I piani che si sopraelevano sono del XVIII secolo, realizzati al tempo in cui la proprietà della Cartiera passò dallo Stato Pontificio alla famiglia Merli di Ascoli che ne fu espropriata durante l'epoca fascista.
L'edificio fu sottoposto a un importante intervento di restauro incominciato nel 1511, durante il papato di Giulio II della Rovere. Il pontefice affidò ad Alberto da Piacenza i lavori per cancellare i segni della piena del Castellano del 1508. Il 17 ottobre 1511 i lavori erano quasi giunti ad ultimazione e l'ingegnere piacentino chiedeva al vice tesoriere della Camera Apostolica Ascolana, Scipione Parisani da Tolentino, il compenso per i lavori stimati che riguardavano: lo scavo di una galleria, la costruzione di una condotta per le acque, la costruzione di muri nonché la lavorazione di porte, finestre e modanature architettoniche. Il 6 dicembre 1511 rilasciò quietanza per quanto realizzato. Da questo si comprende come la Cartiera papale rappresentò un esempio di “archeologia industriale” del Rinascimento.

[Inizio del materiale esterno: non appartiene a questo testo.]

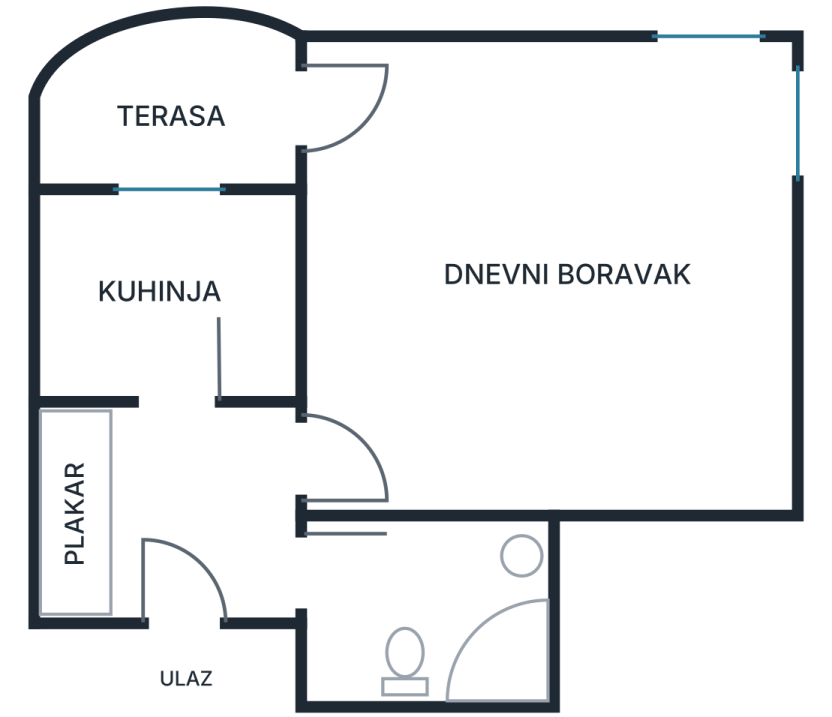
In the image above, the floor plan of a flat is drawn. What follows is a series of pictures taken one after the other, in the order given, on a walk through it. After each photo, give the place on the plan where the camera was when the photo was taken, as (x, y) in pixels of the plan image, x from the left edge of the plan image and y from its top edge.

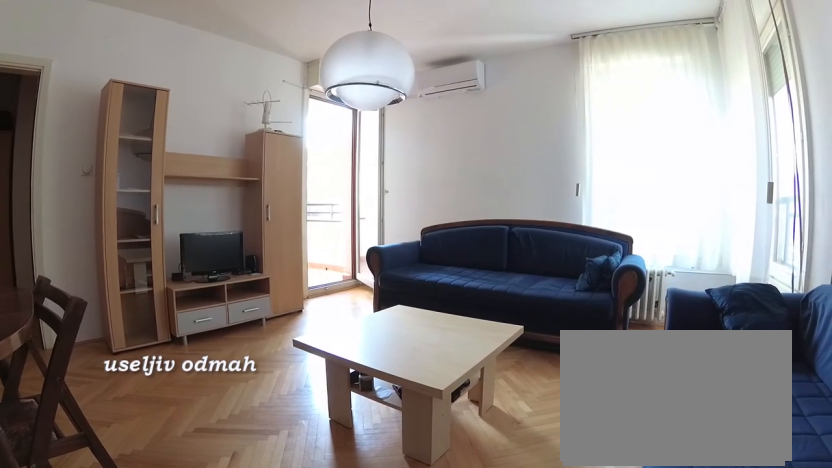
(698, 459)
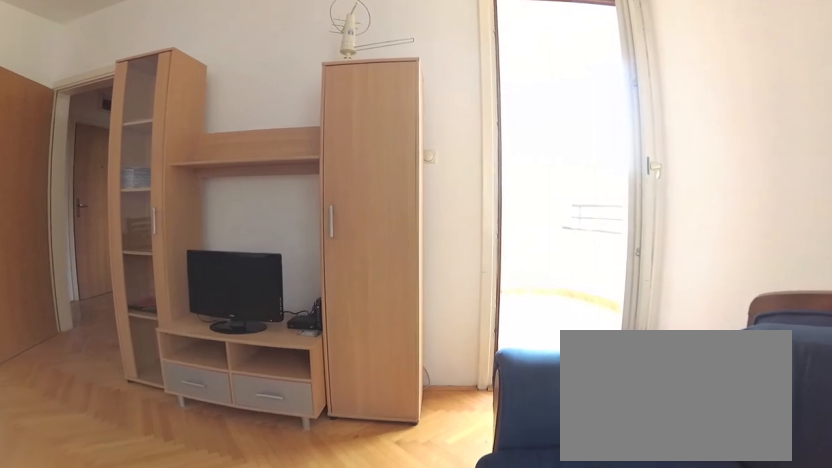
(632, 124)
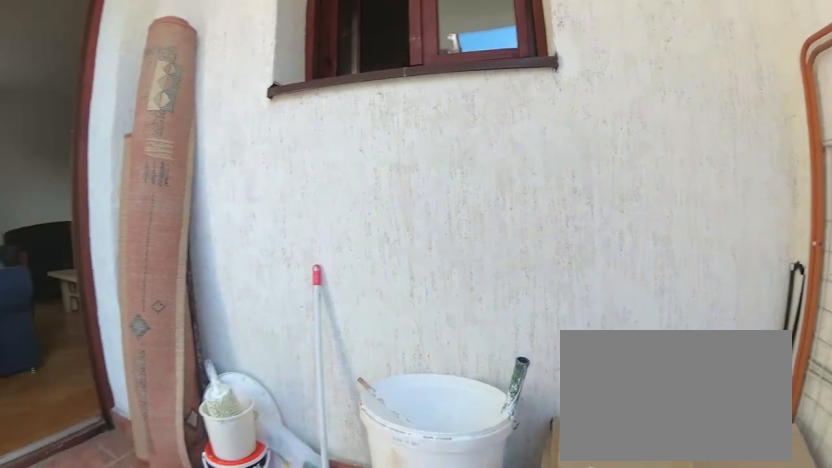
(182, 111)
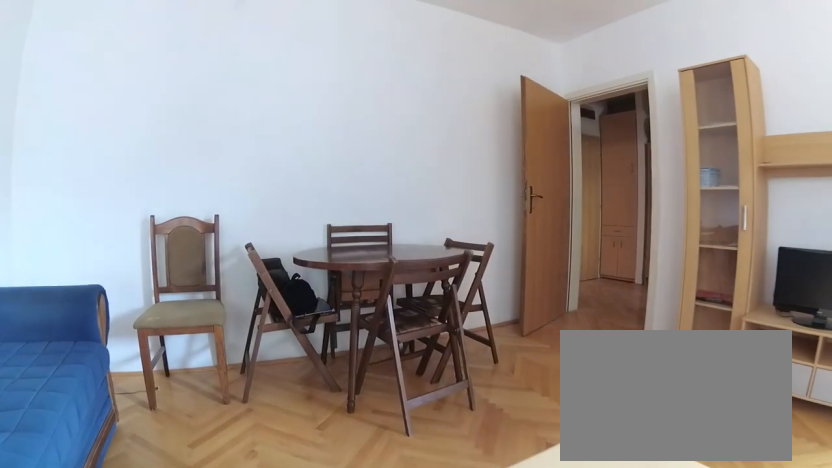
(601, 248)
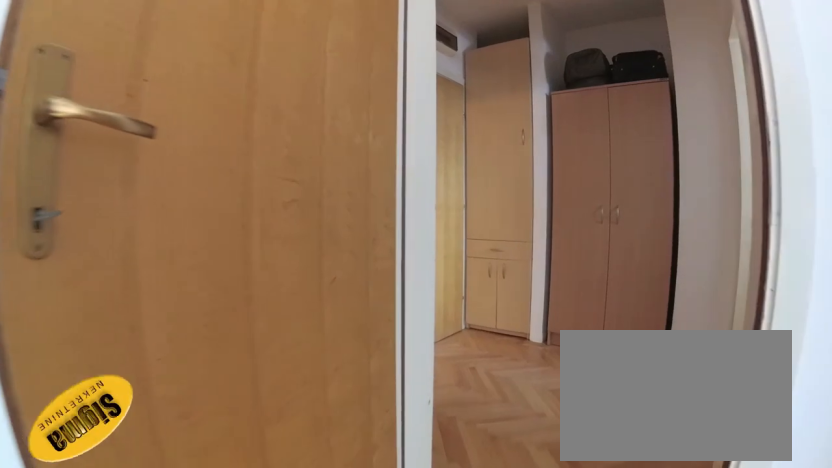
(425, 429)
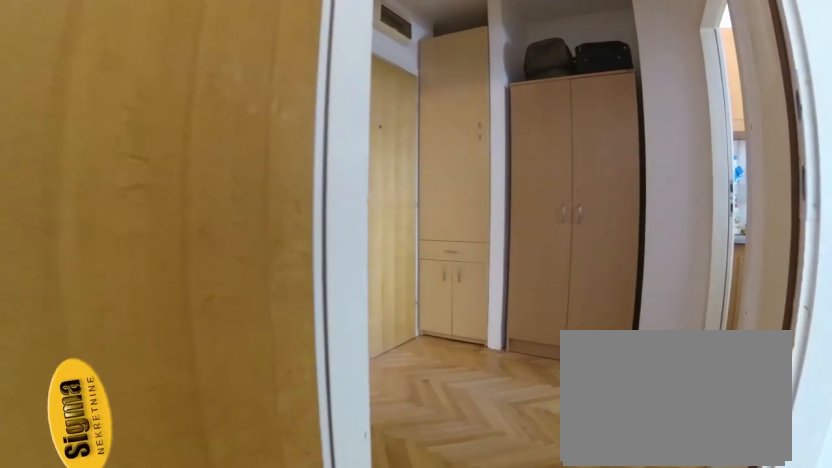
(408, 437)
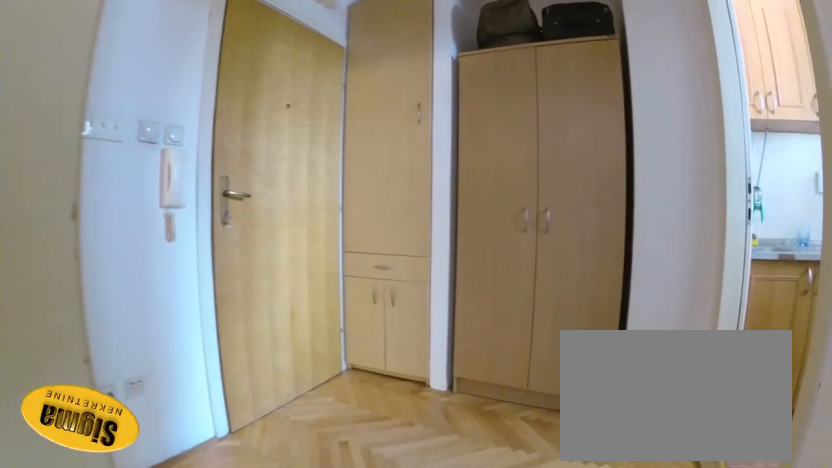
(374, 443)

La facciata principale dell'opificio ha, al primo piano, 4 finestre realizzate secondo il gusto del Brunelleschi, attribuibili a Bernardino di Pietro da Carona. Ogni finestra ha un architrave e una lunetta decorata da palmette come acroteri, la stessa tipologia usata, nella città di Ascoli, per le finestre degli edifici porticati di piazza del Popolo.
Al primo piano c'è un ingresso con il portale in travertino, tipico della seconda metà del XV secolo, architravato e sormontato da una lunetta con un concio di chiave decorato con un bassorilievo di sculture a fogliami. La trabeazione ha la cornice sporgente, un fregio con l'iscrizione: "IULIUS II PONT MAX MCCCCCXII", che ricorda papa Giulio II e l'anno in cui si conclusero i lavori. Sopra alla cornice, alla base dell'inizio dell'arco della lunetta, sono poggiati due cubi con gli stemmi araldici della famiglia dei Della Rovere composti di foglie di quercia e una ghianda centrale. Sull'architrave sono visibili 3 stemmi a testa di cavallo che recano le insegne della città di Ascoli, come nello stemma comunale, quello papale seguito da quello che dovrebbe appartenere al governatore Raniero de Ranieri, non essendovi però certezza di quest'ultima attribuzione.
Il portale principale del pianterreno della Cartiera presenta un arco a tutto sesto. La descrizione redatta da Baldassarre Orsini, unita al ritrovamento, ha dato la possibilità di ridisegnarlo così come appariva in origine. Era costituito da conci cubici, le facce esterne presentavano incassi a piramide con foglie di quercia e una ghianda centrale. La scultura ricordava i simboli araldici dei Della Rovere negli anni del pontificato di Giulio II. Anche l'arco era formato da conci e quello centrale proponeva scolpita la testa del pontefice. L'iscrizione: "IVLIVS II PONT MAX M D XII", ricorda il papa Giulio II e l'anno di conclusione dei lavori di restauro cui fu sottoposto l'intero complesso. Vi sono anche due stemmi cardinalizi nei pennacchi dell'arco. Quello di destra rappresenta l'insegna di Antonio Del Monte di Monte San Savino, cardinale nel 1512; quello di sinistra non molto leggibile, poiché quasi del tutto perduto, si può ipotizzare che abbia riprodotto l'insegna di Raffaele Riario, cardinale di San Giorgio al Velabro e vescovo di Ostia dal 1511. Il capitello di sinistra raffigura due cornucopie, simbolo di abbondanza, fiammeggianti, come amore ardente, secondo F. Benzi abbondanza e amore alludono alla carità. A destra si dovrebbero riconoscere le sfingi che, secondo Orsini, sono l'allegoria del silenzio e del mistero e siccome reggono il vaso fiammeggiante dovrebbero rappresentare i misteri della Fede stessa. Questa simbologia è sicuramente riferita a papa Giulio II che si definiva “difensor fidei” e che trovava nella Carità la forza per sconfiggere i nemici.